Introduction Générale
Le laser est l'acronyme de Light Amplification by Stimulated
Emission of Radiation, c'est à-dire amplificateur de lumière par
émission stimulée de rayonnement électromagnétique.
S'est peu à peu imposé dans notre vie sans que nous en soyons
forcément conscients. Incontournable dans la fabrication d'objets aussi
divers que les smart phones, les écrans LCD, les cellules
photovoltaïques ..., il est tout aussi indispensable au fonctionnement
d'Internet et joue un rôle crucial en médecine. Toute l'industrie
du numérique - musique, vidéo, informatique - repose sur les
lasers. De plus en plus utilisé pour l'analyse des matériaux, on
le trouve dans les laboratoires de police scientifique, dans les usines de
l'agroalimentaire, ou même sur Mars!. En 2021, plus de 1,8 milliards de
lasers ont été fabriqués dans le monde. Il s'agit pour
l'essentiel de lasers à semi-conducteur : moins de 800 000 autres
lasers, notamment des lasers à gaz, des lasers à fibre et des
lasers à état solide, sont fabriqués chaque
année.
Malgré cette production massive, le laser fait encore
l'objet de recherches intenses, pour atteindre des puissances plus
élevées, des impulsions plus courtes, des caractéristiques
spectrales meilleures, des rendements plus importants, ou tout simplement de
nouvelles longueurs d'onde. Par exemple, en 2012, l'un des plus importants
chalenges de la recherche industrielle dans le domaine des lasers a
été la réalisation d'un laser à semi-conducteur
émettant dans le vert. L'objectif est de compléter les lasers
bleus et rouges déjà largement maîtrisés, afin de
produire des images vidéo couleur, et de réaliser ainsi des
petits vidéoprojecteurs puissants. La conception de nouveaux lasers est
donc toujours d'actualité, et les questions que se posent aujourd'hui
les chercheurs, ainsi que les problèmes auxquels ils sont
confrontés pour concevoir ces lasers, sont les mêmes que ceux
rencontrés par les pionniers de la discipline, il y a plus de 50 ans.

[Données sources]

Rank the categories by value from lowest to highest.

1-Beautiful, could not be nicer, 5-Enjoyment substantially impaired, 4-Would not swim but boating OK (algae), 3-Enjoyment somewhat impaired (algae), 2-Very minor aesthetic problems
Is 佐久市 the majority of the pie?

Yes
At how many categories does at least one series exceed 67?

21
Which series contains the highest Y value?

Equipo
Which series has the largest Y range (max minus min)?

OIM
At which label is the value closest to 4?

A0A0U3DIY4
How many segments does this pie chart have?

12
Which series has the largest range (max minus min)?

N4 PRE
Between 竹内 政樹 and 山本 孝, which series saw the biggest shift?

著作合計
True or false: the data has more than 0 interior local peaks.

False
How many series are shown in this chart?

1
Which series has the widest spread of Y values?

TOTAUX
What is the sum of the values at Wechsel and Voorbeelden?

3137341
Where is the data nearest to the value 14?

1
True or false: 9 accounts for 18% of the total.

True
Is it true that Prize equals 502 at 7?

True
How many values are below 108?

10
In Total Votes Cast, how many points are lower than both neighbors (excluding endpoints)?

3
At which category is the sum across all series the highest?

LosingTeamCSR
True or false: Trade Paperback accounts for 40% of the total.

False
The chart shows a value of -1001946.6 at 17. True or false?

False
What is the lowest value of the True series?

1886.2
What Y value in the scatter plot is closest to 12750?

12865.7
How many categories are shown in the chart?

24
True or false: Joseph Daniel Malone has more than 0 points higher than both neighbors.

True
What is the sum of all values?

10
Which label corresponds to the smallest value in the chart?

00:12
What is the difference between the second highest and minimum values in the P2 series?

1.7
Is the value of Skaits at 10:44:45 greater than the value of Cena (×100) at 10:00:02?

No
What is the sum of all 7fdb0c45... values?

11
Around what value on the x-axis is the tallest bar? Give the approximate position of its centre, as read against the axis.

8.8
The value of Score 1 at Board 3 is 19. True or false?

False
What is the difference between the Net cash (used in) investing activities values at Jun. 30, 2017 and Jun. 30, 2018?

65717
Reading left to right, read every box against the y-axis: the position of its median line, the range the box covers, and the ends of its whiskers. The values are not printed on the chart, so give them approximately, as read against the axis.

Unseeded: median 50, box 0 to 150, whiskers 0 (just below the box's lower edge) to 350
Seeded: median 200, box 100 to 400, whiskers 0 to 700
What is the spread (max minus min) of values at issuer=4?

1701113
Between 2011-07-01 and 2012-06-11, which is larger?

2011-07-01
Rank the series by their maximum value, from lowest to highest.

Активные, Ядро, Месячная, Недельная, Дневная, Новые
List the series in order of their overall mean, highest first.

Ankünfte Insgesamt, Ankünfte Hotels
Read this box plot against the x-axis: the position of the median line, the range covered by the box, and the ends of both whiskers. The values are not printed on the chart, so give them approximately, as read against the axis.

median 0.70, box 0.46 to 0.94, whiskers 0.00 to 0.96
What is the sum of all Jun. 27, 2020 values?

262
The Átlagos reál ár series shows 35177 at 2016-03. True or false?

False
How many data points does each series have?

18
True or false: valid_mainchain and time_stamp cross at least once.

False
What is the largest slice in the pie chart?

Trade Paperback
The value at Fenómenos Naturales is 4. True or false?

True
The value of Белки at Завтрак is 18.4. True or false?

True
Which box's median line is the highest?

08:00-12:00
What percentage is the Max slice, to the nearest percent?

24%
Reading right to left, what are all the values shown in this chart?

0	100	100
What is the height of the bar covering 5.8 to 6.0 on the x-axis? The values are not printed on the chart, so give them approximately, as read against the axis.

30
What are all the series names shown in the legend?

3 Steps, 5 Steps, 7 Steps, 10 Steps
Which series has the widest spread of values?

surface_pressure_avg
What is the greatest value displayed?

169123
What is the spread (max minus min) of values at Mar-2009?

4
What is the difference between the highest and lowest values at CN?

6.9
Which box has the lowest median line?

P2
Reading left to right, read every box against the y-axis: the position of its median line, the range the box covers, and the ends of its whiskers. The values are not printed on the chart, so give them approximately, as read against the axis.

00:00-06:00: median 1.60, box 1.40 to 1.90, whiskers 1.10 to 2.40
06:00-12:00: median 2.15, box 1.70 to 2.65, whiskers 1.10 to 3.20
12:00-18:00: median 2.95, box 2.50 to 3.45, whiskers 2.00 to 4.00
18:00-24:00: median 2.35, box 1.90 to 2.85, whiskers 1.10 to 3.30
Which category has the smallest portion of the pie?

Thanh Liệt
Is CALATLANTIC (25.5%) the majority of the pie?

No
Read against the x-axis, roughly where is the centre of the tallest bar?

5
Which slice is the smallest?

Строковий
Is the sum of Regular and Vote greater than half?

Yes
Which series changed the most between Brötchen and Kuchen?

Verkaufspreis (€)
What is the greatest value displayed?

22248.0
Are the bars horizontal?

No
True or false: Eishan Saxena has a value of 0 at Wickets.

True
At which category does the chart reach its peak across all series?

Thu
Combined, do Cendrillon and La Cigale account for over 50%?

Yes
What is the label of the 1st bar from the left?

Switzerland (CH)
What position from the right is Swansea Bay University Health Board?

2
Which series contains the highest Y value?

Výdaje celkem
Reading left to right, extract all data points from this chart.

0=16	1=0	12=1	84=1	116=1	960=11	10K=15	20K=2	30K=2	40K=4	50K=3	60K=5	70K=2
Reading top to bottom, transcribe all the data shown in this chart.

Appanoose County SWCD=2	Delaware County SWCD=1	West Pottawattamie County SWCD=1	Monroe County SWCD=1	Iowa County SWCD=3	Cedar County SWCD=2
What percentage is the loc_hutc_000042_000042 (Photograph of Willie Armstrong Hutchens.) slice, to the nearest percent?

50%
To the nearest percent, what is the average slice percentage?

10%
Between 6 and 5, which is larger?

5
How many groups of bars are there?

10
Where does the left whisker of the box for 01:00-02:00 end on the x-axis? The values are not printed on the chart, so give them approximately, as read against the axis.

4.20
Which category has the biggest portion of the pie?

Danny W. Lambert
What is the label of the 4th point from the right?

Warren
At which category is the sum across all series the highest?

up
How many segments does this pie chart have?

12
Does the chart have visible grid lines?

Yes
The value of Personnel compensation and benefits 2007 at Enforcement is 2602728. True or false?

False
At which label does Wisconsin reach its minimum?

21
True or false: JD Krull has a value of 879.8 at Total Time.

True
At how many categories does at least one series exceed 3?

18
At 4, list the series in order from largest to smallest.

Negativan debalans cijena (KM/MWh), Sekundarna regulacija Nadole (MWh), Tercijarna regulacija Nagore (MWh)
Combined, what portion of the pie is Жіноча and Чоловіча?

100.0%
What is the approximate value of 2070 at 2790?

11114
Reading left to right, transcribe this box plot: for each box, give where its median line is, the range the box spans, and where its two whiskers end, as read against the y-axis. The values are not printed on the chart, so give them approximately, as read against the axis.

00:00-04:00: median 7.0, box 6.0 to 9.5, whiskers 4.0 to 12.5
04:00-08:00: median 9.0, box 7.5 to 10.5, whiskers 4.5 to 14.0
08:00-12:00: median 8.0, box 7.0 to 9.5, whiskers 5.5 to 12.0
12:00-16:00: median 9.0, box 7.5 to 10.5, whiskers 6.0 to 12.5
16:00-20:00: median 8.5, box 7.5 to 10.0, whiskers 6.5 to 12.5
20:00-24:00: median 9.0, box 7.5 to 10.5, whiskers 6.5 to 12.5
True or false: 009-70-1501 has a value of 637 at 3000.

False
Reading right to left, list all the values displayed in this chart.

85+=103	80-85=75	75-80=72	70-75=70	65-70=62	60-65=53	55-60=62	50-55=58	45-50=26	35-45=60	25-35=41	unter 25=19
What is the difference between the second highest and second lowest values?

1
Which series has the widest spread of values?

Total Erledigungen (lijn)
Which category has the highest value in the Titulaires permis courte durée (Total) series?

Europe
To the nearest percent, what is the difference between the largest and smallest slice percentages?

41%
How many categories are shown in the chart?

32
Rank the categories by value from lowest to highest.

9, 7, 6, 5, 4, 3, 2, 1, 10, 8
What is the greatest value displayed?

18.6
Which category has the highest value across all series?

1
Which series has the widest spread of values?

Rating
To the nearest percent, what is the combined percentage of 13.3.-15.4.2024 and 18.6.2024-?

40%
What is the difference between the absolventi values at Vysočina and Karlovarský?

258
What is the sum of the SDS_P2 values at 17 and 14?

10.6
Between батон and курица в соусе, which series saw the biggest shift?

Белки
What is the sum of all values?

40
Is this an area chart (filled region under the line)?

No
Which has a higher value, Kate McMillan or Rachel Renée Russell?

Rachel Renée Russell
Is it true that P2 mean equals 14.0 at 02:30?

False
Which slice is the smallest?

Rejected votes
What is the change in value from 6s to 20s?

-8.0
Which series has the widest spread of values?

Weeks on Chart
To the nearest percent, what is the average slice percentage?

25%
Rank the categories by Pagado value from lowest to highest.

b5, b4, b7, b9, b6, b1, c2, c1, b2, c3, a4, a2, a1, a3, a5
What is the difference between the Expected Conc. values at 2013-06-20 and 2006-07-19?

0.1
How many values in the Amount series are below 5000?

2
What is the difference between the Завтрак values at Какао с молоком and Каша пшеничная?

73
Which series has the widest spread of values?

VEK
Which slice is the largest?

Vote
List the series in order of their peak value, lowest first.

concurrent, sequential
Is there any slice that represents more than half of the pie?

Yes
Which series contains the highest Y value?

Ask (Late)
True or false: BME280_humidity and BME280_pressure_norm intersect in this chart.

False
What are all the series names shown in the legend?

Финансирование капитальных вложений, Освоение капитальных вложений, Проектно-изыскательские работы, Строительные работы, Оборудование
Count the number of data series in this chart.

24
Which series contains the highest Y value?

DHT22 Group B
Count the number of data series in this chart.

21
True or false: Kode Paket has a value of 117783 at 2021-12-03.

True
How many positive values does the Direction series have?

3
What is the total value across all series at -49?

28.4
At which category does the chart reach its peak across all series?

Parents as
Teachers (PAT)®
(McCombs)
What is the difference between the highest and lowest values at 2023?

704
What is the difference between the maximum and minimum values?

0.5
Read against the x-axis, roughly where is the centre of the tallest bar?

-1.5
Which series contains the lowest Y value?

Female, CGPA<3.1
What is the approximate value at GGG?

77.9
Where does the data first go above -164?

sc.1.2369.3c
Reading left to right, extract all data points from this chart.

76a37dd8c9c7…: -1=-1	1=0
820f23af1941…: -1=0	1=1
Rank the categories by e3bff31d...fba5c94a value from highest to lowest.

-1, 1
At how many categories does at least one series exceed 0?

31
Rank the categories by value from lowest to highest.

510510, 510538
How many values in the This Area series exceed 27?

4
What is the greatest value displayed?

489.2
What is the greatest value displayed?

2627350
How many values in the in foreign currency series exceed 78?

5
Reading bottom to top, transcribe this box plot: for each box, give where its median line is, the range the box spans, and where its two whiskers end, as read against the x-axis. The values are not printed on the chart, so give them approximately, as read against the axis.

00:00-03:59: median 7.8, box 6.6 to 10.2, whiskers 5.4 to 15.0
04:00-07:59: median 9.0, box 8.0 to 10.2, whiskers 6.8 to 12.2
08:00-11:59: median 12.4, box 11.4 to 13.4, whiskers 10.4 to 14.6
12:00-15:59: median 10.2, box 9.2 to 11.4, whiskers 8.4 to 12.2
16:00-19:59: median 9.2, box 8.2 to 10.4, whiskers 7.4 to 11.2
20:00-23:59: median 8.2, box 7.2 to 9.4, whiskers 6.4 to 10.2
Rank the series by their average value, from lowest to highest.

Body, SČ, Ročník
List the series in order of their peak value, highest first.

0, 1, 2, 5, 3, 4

CONSIGNES DE L'EXERCICE →
(1) Recopiez le passage du texte sur le laser commençant par « Introduction Générale » et se terminant par « de rayonnement électromagnétique. », en remplaçant « amplificateur » par « amplification ».
(2) Relevez, dans le texte sur le laser, toutes les améliorations que visent les recherches actuelles sur le laser.
(3) Indiquez si chacune des affirmations suivantes est conforme au texte sur le laser, en citant les mots du texte qui justifient votre réponse : (a) plus de 1,8 milliard de lasers ont été fabriqués dans le monde en 2021 ; (b) la plupart des lasers fabriqués sont des lasers à gaz ; (c) les lasers bleus et rouges sont encore mal maîtrisés.

RÉPONSES DE L'EXERCICE →
(1)
Introduction Générale
Le laser est l'acronyme de Light Amplification by Stimulated
Emission of Radiation, c'est à-dire amplification de lumière par
émission stimulée de rayonnement électromagnétique.

(2)
- des puissances plus élevées
- des impulsions plus courtes
- des caractéristiques spectrales meilleures
- des rendements plus importants
- de nouvelles longueurs d'onde

(3)
(a) Oui : « En 2021, plus de 1,8 milliards de lasers ont été fabriqués dans le monde. »
(b) Non : « Il s'agit pour l'essentiel de lasers à semi-conducteur »
(c) Non : « lasers bleus et rouges déjà largement maîtrisés »